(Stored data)
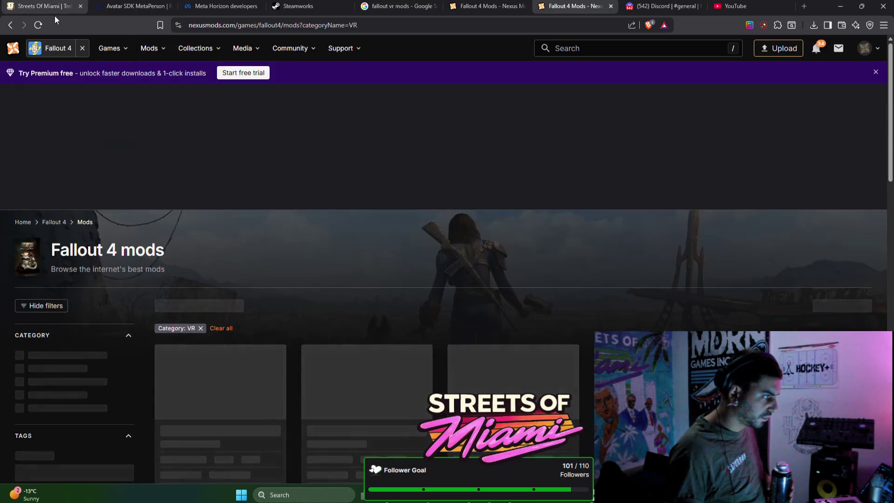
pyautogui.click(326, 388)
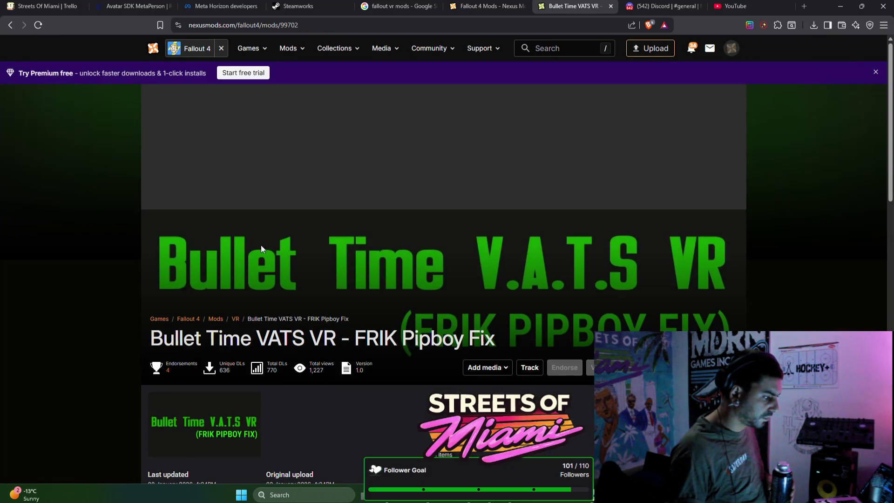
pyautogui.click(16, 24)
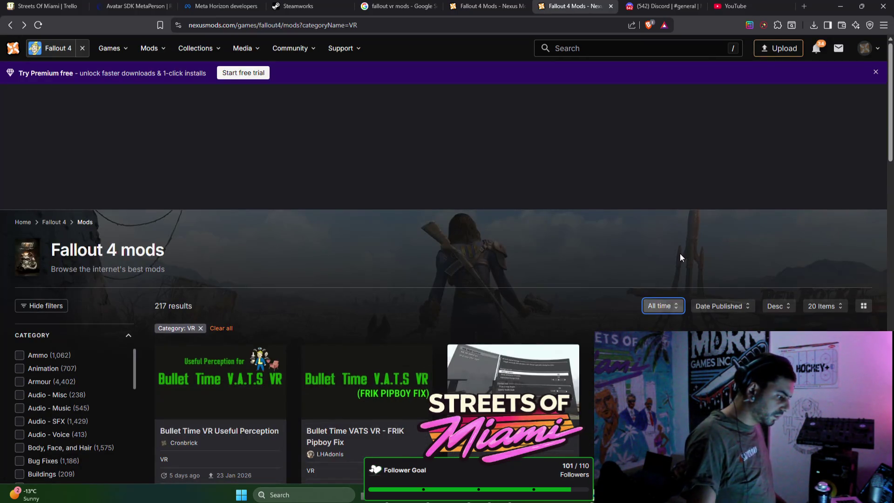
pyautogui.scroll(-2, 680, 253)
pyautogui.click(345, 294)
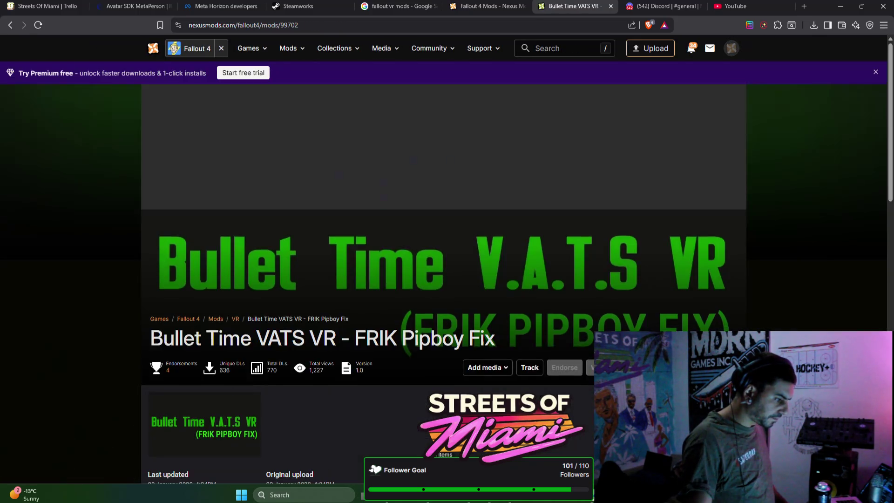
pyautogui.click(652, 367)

• _Task item_: For each line in the data above that contains the string "click", extract the line.

• _Answer space_:
pyautogui.click(326, 388)
pyautogui.click(16, 24)
pyautogui.click(345, 294)
pyautogui.click(652, 367)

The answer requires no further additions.